Delapan bandara yang dimaksud yaitu Bandara Soekarno-Hatta Tangerang, Halim Perdanakusuma Jakarta, Radin Inten II Lampung, Husein Sastranegara Bandung, Budiarto Curug Tangerang, Pondok Cabe Tangerang Selatan, Taufik Kiemas di Pesisir Barat Lampung, serta Atung Bungsu di Pagar Alam, Sumatera Selatan.
Ribuan penerbangan tertunda
Dampak penutupan tersebut masih dirasakan oleh penumpang. Hingga pemantauan pukul 17.00 WIB, tercatat 1.558 penerbangan mengalami penundaan dengan sekitar 170.000 penumpang masih tertahan.
Khusus Bandara Soekarno-Hatta, terdapat 963 penerbangan yang terdampak berdasarkan pembaruan monitoring pada pukul 17.06 WIB. Jumlah tersebut terdiri dari 453 penerbangan kedatangan dan 510 penerbangan keberangkatan.
Kemenhub juga menegaskan maskapai tetap wajib memberikan pelayanan dan penanganan kepada penumpang terdampak. Informasi mengenai perubahan status penerbangan maupun pilihan penanganan harus disampaikan sesuai ketentuan yang berlaku.
Ada bandara alternatif
Untuk mengurangi dampak penutupan, Kemenhub telah menyediakan sejumlah pilihan bandara alternatif, yakni Kertajati, Juanda, YIA, serta bandara di Semarang dan Solo.
Bagi penumpang yang penerbangannya dipindahkan ke salah satu bandara tersebut, tersedia transportasi darat berupa bus dan kereta api. Fasilitas ini diberikan secara gratis dan dikoordinasikan bersama pihak terkait.
“Transportasi alternatif gratis. Bandara mana yang mau digunakan, InJourney akan menyediakan, dengan berkoordinasi bersama Angkasa Pura dan airlines.
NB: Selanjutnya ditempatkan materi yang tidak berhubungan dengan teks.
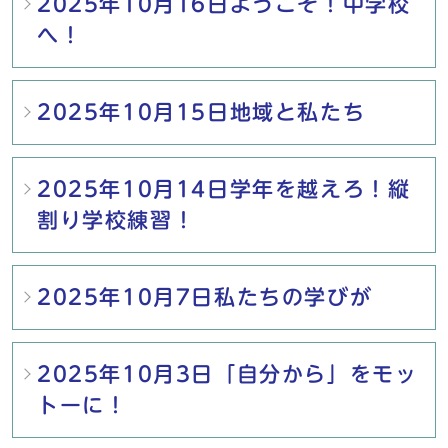
2025年10月16日ようこそ！中学校
へ！
2025年10月15日地域と私たち
2025年10月14日学年を越えろ！縦
割り学校練習！
2025年10月7日私たちの学びが
2025年10月3日「自分から」をモッ
トーに！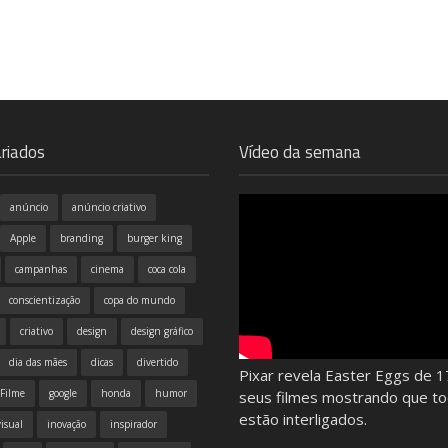
riados
Vídeo da semana
anúncio
anúncio criativo
Apple
branding
burger king
campanhas
cinema
coca cola
conscientização
copa do mundo
criativo
design
design gráfico
dia das mães
dicas
divertido
Pixar revela Easter Eggs de 1
Filme
google
honda
humor
seus filmes mostrando que t
estão interligados.
isual
inovação
inspirador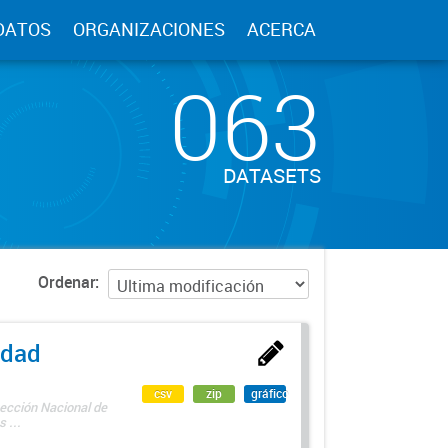
DATOS
ORGANIZACIONES
ACERCA
063
DATASETS
Ordenar
edad
csv
zip
gráfico
rección Nacional de
 ...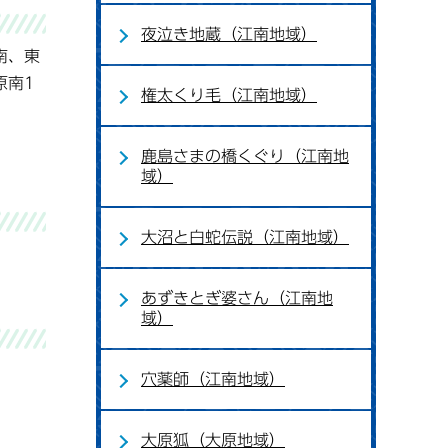
夜泣き地蔵（江南地域）
南、東
原南1
権太くり毛（江南地域）
鹿島さまの橋くぐり（江南地
域）
大沼と白蛇伝説（江南地域）
あずきとぎ婆さん（江南地
域）
穴薬師（江南地域）
大原狐（大原地域）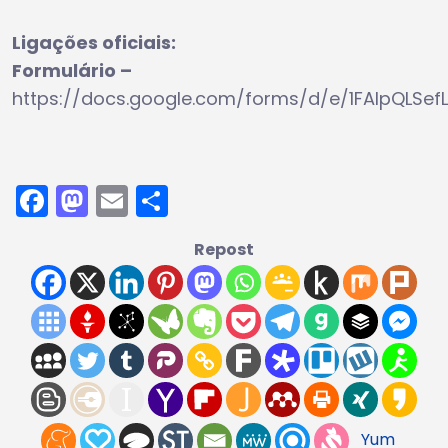
Ligações oficiais:
Formulário –
https://docs.google.com/forms/d/e/1FAIpQL
Facebook
Mastodon
Email
Share
Repost
Yum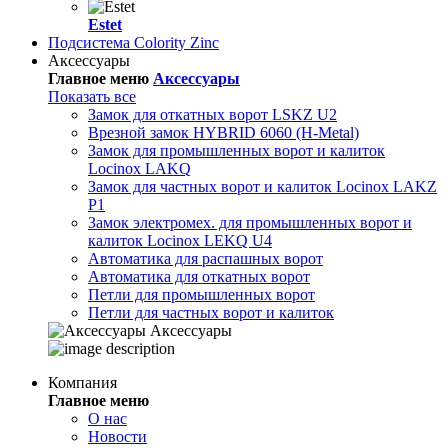
Estet
Подсистема Colority Zinc
Аксессуары
Главное меню
Аксессуары
Показать все
Замок для откатных ворот LSKZ U2
Врезной замок HYBRID 6060 (H-Metal)
Замок для промышленных ворот и калиток
Locinox LAKQ
Замок для частных ворот и калиток Locinox LAKZ
P1
Замок электромех. для промышленных ворот и
калиток Locinox LEKQ U4
Автоматика для распашных ворот
Автоматика для откатных ворот
Петли для промышленных ворот
Петли для частных ворот и калиток
Аксессуары
Компания
Главное меню
О нас
Новости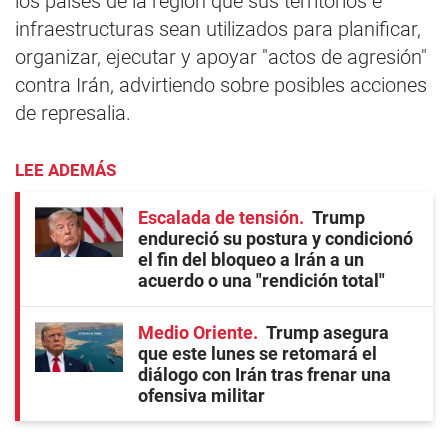
los países de la región que sus territorios e
infraestructuras sean utilizados para planificar,
organizar, ejecutar y apoyar "actos de agresión"
contra Irán, advirtiendo sobre posibles acciones
de represalia.
LEE ADEMÁS
Escalada de tensión
Trump
endureció su postura y condicionó
el fin del bloqueo a Irán a un
acuerdo o una "rendición total"
Medio Oriente
Trump asegura
que este lunes se retomará el
diálogo con Irán tras frenar una
ofensiva militar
Penumpang akan diinfo oleh airlines jika airlines mau take off landing di bandara alternatif,” ujar Menhub Dudy.
Kemenhub meminta penumpang mengikuti informasi dari maskapai masing-masing terkait perubahan penerbangan. Pemantauan terhadap aktivitas Gunung Anak Krakatau, sebaran abu vulkanik, dan kondisi ruang udara juga terus dilakukan untuk menentukan langkah operasional selanjutnya. (deA/aNs)
Gen Z takeaway
Buat yang penerbangannya terdampak, jangan langsung berangkat ke bandara. Cek update dari maskapai lebih dulu karena penutupan masih berlangsung sampai 24.00 WIB dan penerbangan tertentu bisa dialihkan ke bandara alternatif.